Problem statement:
Copy all records verbatim, images excluded.

____

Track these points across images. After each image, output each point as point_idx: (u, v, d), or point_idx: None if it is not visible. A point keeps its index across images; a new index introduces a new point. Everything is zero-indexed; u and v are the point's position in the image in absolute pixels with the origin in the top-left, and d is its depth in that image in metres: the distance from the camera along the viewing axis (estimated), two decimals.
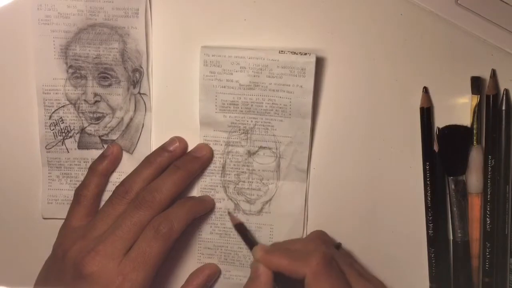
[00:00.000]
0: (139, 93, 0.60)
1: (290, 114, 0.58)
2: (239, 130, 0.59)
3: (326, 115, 0.59)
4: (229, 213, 0.60)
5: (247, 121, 0.59)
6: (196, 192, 0.60)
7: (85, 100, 0.60)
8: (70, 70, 0.59)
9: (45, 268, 0.57)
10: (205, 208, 0.59)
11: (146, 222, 0.55)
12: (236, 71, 0.58)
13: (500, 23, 0.57)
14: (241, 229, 0.59)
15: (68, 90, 0.59)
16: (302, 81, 0.57)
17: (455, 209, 0.58)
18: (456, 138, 0.58)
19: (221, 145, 0.59)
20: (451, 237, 0.59)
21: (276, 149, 0.59)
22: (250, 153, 0.59)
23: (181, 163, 0.58)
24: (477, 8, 0.57)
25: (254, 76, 0.57)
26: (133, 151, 0.60)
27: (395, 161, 0.59)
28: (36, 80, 0.59)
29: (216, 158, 0.60)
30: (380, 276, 0.59)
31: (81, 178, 0.60)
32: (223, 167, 0.60)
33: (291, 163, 0.59)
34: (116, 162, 0.60)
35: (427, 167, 0.58)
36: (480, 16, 0.57)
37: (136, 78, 0.59)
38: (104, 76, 0.59)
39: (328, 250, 0.53)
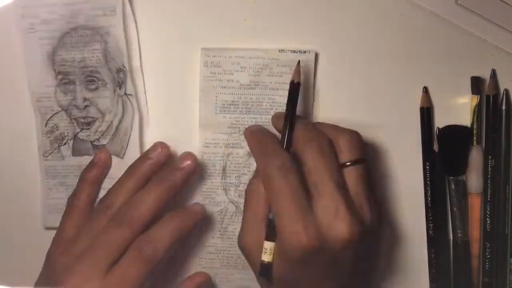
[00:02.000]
0: (125, 94, 0.59)
1: None
2: (239, 131, 0.59)
3: (325, 114, 0.59)
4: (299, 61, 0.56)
5: (248, 122, 0.58)
6: (197, 196, 0.60)
7: (75, 106, 0.59)
8: (59, 76, 0.58)
9: (40, 278, 0.57)
10: (194, 221, 0.57)
11: (126, 240, 0.53)
12: (237, 71, 0.57)
13: (500, 23, 0.56)
14: (295, 92, 0.55)
15: (59, 96, 0.59)
16: (302, 80, 0.57)
17: (455, 209, 0.58)
18: (456, 138, 0.58)
19: (221, 147, 0.59)
20: (451, 237, 0.59)
21: None
22: (251, 154, 0.59)
23: (164, 175, 0.56)
24: (477, 8, 0.56)
25: (255, 75, 0.57)
26: (123, 155, 0.59)
27: (395, 161, 0.59)
28: (29, 89, 0.59)
29: (216, 160, 0.59)
30: (380, 276, 0.59)
31: None
32: (224, 169, 0.59)
33: None
34: (105, 168, 0.59)
35: (427, 167, 0.58)
36: (480, 16, 0.56)
37: (120, 78, 0.58)
38: (91, 79, 0.58)
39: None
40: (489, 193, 0.57)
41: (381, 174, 0.59)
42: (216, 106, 0.58)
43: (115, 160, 0.59)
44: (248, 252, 0.53)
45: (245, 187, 0.56)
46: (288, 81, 0.56)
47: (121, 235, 0.53)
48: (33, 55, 0.58)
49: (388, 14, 0.57)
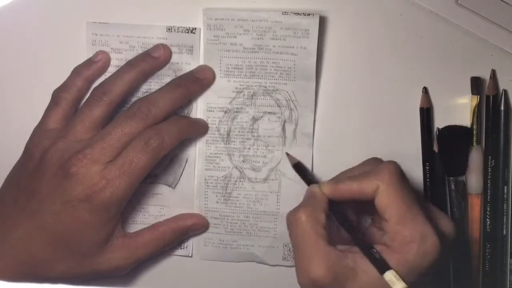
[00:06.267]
0: None
1: (294, 77, 0.58)
2: (244, 95, 0.59)
3: (326, 111, 0.59)
4: (287, 154, 0.58)
5: (252, 86, 0.58)
6: (201, 161, 0.60)
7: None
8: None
9: (16, 170, 0.57)
10: (198, 130, 0.59)
11: (136, 134, 0.54)
12: (240, 34, 0.57)
13: (500, 23, 0.56)
14: (300, 168, 0.57)
15: None
16: (306, 43, 0.57)
17: (455, 209, 0.58)
18: (456, 138, 0.58)
19: (225, 111, 0.59)
20: None
21: (281, 114, 0.58)
22: (255, 119, 0.59)
23: (182, 81, 0.57)
24: (477, 8, 0.56)
25: (258, 38, 0.57)
26: (175, 185, 0.60)
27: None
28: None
29: (221, 125, 0.59)
30: None
31: None
32: (228, 134, 0.59)
33: (296, 128, 0.58)
34: (104, 69, 0.59)
35: (427, 167, 0.58)
36: (480, 16, 0.56)
37: (184, 114, 0.59)
38: None
39: (399, 167, 0.51)
40: (489, 193, 0.57)
41: None
42: (220, 70, 0.58)
43: (166, 189, 0.60)
44: (332, 280, 0.48)
45: (249, 151, 0.58)
46: (292, 44, 0.57)
47: (133, 128, 0.54)
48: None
49: (388, 14, 0.57)
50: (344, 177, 0.53)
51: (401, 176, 0.50)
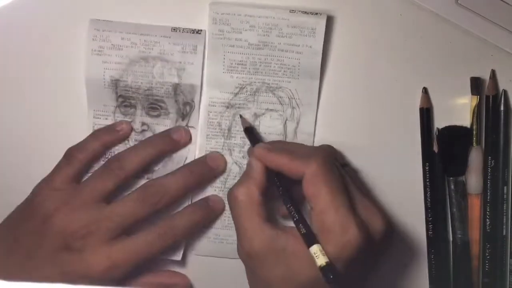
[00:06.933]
0: (187, 125, 0.59)
1: (298, 75, 0.57)
2: (246, 91, 0.58)
3: (327, 110, 0.59)
4: (240, 116, 0.58)
5: (255, 82, 0.58)
6: (201, 155, 0.59)
7: (132, 128, 0.59)
8: (120, 99, 0.58)
9: (16, 220, 0.56)
10: (211, 218, 0.59)
11: (141, 218, 0.55)
12: (246, 30, 0.57)
13: (500, 23, 0.56)
14: (250, 131, 0.58)
15: (118, 117, 0.59)
16: (312, 41, 0.57)
17: (455, 209, 0.58)
18: (455, 138, 0.58)
19: (227, 107, 0.59)
20: (451, 238, 0.59)
21: (283, 111, 0.58)
22: (257, 116, 0.59)
23: (196, 169, 0.57)
24: (477, 8, 0.56)
25: (264, 35, 0.57)
26: None
27: (395, 161, 0.59)
28: (88, 106, 0.59)
29: (222, 120, 0.59)
30: (380, 277, 0.59)
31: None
32: (229, 129, 0.59)
33: (298, 127, 0.58)
34: (123, 139, 0.58)
35: (427, 167, 0.58)
36: (480, 16, 0.57)
37: (186, 111, 0.59)
38: (154, 107, 0.59)
39: (331, 157, 0.53)
40: (489, 193, 0.57)
41: (381, 175, 0.59)
42: (224, 65, 0.58)
43: None
44: (262, 257, 0.51)
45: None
46: (298, 42, 0.57)
47: (142, 212, 0.54)
48: (95, 76, 0.58)
49: (388, 14, 0.57)
50: (282, 147, 0.54)
51: (329, 166, 0.51)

____

Reply to the task:
Track these points across images. After each image, output each point as point_idx: (u, v, d), or point_idx: None if it is not visible. A point keeps its index across images; a new index introduces a new point. Everything is zero-indexed; u and v are the point's position in the image in absolute pixels with the origin in the top-left, and d is its depth in that image in metres: the distance from the camera along the viewing axis (estimated), two decimals.
[00:00.000]
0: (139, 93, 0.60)
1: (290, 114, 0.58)
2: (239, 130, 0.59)
3: (326, 115, 0.59)
4: (229, 213, 0.60)
5: (247, 121, 0.59)
6: (196, 192, 0.60)
7: (85, 100, 0.60)
8: (70, 70, 0.59)
9: (45, 268, 0.57)
10: (205, 208, 0.59)
11: (146, 222, 0.55)
12: (236, 71, 0.58)
13: (500, 23, 0.57)
14: (241, 229, 0.59)
15: (68, 90, 0.59)
16: (302, 81, 0.57)
17: (455, 209, 0.58)
18: (456, 138, 0.58)
19: (221, 145, 0.59)
20: (451, 237, 0.59)
21: (276, 149, 0.59)
22: (250, 153, 0.59)
23: (181, 163, 0.58)
24: (477, 8, 0.57)
25: (254, 76, 0.57)
26: (133, 151, 0.60)
27: (395, 161, 0.59)
28: (36, 80, 0.59)
29: (216, 158, 0.60)
30: (380, 276, 0.59)
31: (81, 178, 0.60)
32: (223, 167, 0.60)
33: (291, 163, 0.59)
34: (116, 162, 0.60)
35: (427, 167, 0.58)
36: (480, 16, 0.57)
37: (136, 78, 0.59)
38: (104, 76, 0.59)
39: (328, 250, 0.53)
[00:02.000]
0: (125, 94, 0.59)
1: None
2: (239, 131, 0.59)
3: (325, 114, 0.59)
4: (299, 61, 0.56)
5: (248, 122, 0.58)
6: (197, 196, 0.60)
7: (75, 106, 0.59)
8: (59, 76, 0.58)
9: (40, 278, 0.57)
10: (194, 221, 0.57)
11: (126, 240, 0.53)
12: (237, 71, 0.57)
13: (500, 23, 0.56)
14: (295, 92, 0.55)
15: (59, 96, 0.59)
16: (302, 80, 0.57)
17: (455, 209, 0.58)
18: (456, 138, 0.58)
19: (221, 147, 0.59)
20: (451, 237, 0.59)
21: None
22: (251, 154, 0.59)
23: (164, 175, 0.56)
24: (477, 8, 0.56)
25: (255, 75, 0.57)
26: (123, 155, 0.59)
27: (395, 161, 0.59)
28: (29, 89, 0.59)
29: (216, 160, 0.59)
30: (380, 276, 0.59)
31: None
32: (224, 169, 0.59)
33: None
34: (105, 168, 0.59)
35: (427, 167, 0.58)
36: (480, 16, 0.56)
37: (120, 78, 0.58)
38: (91, 79, 0.58)
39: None
40: (489, 193, 0.57)
41: (381, 174, 0.59)
42: (216, 106, 0.58)
43: (115, 160, 0.59)
44: (248, 252, 0.53)
45: (245, 187, 0.56)
46: (288, 81, 0.56)
47: (121, 235, 0.53)
48: (33, 55, 0.58)
49: (388, 14, 0.57)
[00:06.267]
0: None
1: (294, 77, 0.58)
2: (244, 95, 0.59)
3: (326, 111, 0.59)
4: (287, 154, 0.58)
5: (252, 86, 0.58)
6: (201, 161, 0.60)
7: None
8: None
9: (16, 170, 0.57)
10: (198, 130, 0.59)
11: (136, 134, 0.54)
12: (240, 34, 0.57)
13: (500, 23, 0.56)
14: (300, 168, 0.57)
15: None
16: (306, 43, 0.57)
17: (455, 209, 0.58)
18: (456, 138, 0.58)
19: (225, 111, 0.59)
20: None
21: (281, 114, 0.58)
22: (255, 119, 0.59)
23: (182, 81, 0.57)
24: (477, 8, 0.56)
25: (258, 38, 0.57)
26: (175, 185, 0.60)
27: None
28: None
29: (221, 125, 0.59)
30: None
31: None
32: (228, 134, 0.59)
33: (296, 128, 0.58)
34: (104, 69, 0.59)
35: (427, 167, 0.58)
36: (480, 16, 0.56)
37: (184, 114, 0.59)
38: None
39: (399, 167, 0.51)
40: (489, 193, 0.57)
41: None
42: (220, 70, 0.58)
43: (166, 189, 0.60)
44: (332, 280, 0.48)
45: (249, 151, 0.58)
46: (292, 44, 0.57)
47: (133, 128, 0.54)
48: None
49: (388, 14, 0.57)
50: (344, 177, 0.53)
51: (401, 176, 0.50)
[00:06.933]
0: (187, 125, 0.59)
1: (298, 75, 0.57)
2: (246, 91, 0.58)
3: (327, 110, 0.59)
4: (240, 116, 0.58)
5: (255, 82, 0.58)
6: (201, 155, 0.59)
7: (132, 128, 0.59)
8: (120, 99, 0.58)
9: (16, 220, 0.56)
10: (211, 218, 0.59)
11: (141, 218, 0.55)
12: (246, 30, 0.57)
13: (500, 23, 0.56)
14: (250, 131, 0.58)
15: (118, 117, 0.59)
16: (312, 41, 0.57)
17: (455, 209, 0.58)
18: (455, 138, 0.58)
19: (227, 107, 0.59)
20: (451, 238, 0.59)
21: (283, 111, 0.58)
22: (257, 116, 0.59)
23: (196, 169, 0.57)
24: (477, 8, 0.56)
25: (264, 35, 0.57)
26: None
27: (395, 161, 0.59)
28: (88, 106, 0.59)
29: (222, 120, 0.59)
30: (380, 277, 0.59)
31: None
32: (229, 129, 0.59)
33: (298, 127, 0.58)
34: (123, 139, 0.58)
35: (427, 167, 0.58)
36: (480, 16, 0.57)
37: (186, 111, 0.59)
38: (154, 107, 0.59)
39: (331, 157, 0.53)
40: (489, 193, 0.57)
41: (381, 175, 0.59)
42: (224, 65, 0.58)
43: None
44: (262, 257, 0.51)
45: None
46: (298, 42, 0.57)
47: (142, 212, 0.54)
48: (95, 76, 0.58)
49: (388, 14, 0.57)
50: (282, 147, 0.54)
51: (329, 166, 0.51)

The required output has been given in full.